Quoted passage
[Eeglablist] AMICA15 segmentation fault

Norman Forschack forschack at cbs.mpg.de
Wed Dec 16 14:09:39 PST 2015


Got you, that's very helpful. I think you could assemble all your excellent communication from eeglablist archive and, with a little formatting, come up with a very nice paper.
I wish you well and merry xmas!
Norman

----- On Dec 16, 2015, at 10:44 PM, Jason Palmer japalmer29 at gmail.com wrote:

> For full rank data, the default is to use the inverse "symmetric square root" of
> the covariance matrix, which basically rotates back from the eigenspace into
> the data space, after scaling to unity along the eigendimensions. For full rank
> data, this will essentially give a starting point to ICA that is closer to the
> optimum than the eigenvector basis, which looks like checkerboard after the
> first few eigenvectors. When you are reducing rank, the "rotation back" to the
> data space isn't uniquely defined as in the full rank case (just the inverse of
> the eigenprojection). The least squares tries to match the channels with
> largest variance. This is usually much closer to the data space than just the
> eigenbasis itself. It will always reduce dimensions less than mineig, and more
> only if pcakeep is less than that. With "approximate sphering" it will use the
> symmetric sqrt for full rank data, and approximate the inverse rotation in a
> smaller space when dimensions are removed. It should really only affect the
> starting point and how long it takes to converge to the actual ICA optimized
> solution, but given that it takes a long time anyway, starting closer to the
> solution can save a lot of iterations/time (so do_approx_sphere is
> recommended). "Sphering" is how the symmetric sqrt cov matrix decorrelation is
> referred to, as opposed to simple projection onto the eigenvectors (to use the
> "principle components" as initial activations and eigenvectors as initial maps.

Exercise description
Which terms does the AMICA15 post above put in double quotation marks? List every one.

Data excerpts
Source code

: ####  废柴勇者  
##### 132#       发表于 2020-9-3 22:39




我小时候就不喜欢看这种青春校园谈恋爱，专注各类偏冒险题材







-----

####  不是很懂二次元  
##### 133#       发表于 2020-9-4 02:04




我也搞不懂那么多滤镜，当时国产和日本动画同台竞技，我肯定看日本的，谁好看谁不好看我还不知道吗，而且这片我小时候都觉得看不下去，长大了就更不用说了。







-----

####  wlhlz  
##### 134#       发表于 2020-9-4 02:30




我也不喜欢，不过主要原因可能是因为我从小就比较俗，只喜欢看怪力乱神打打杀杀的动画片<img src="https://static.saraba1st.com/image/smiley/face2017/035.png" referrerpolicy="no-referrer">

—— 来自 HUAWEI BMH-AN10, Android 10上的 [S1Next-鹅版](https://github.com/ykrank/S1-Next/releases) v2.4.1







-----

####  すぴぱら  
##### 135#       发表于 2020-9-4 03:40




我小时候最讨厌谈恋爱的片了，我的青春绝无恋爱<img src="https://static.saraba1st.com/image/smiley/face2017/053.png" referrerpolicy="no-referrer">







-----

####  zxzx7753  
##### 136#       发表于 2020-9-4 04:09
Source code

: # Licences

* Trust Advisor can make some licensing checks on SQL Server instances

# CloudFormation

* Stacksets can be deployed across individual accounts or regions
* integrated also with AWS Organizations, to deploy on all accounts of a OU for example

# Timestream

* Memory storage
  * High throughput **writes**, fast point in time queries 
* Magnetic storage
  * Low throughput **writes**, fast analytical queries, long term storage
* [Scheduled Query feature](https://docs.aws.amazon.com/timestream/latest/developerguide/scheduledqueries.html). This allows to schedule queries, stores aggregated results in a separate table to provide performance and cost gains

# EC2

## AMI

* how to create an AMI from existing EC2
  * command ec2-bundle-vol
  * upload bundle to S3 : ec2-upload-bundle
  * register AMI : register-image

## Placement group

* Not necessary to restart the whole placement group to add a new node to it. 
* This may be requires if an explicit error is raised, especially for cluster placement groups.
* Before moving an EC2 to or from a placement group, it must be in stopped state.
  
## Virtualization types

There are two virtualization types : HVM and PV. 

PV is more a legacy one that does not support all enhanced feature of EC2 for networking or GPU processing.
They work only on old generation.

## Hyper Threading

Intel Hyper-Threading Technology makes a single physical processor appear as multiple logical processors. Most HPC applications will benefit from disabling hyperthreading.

Answer for the task
- symmetric square root
- rotation back
- approximate sphering
- Sphering
- principle components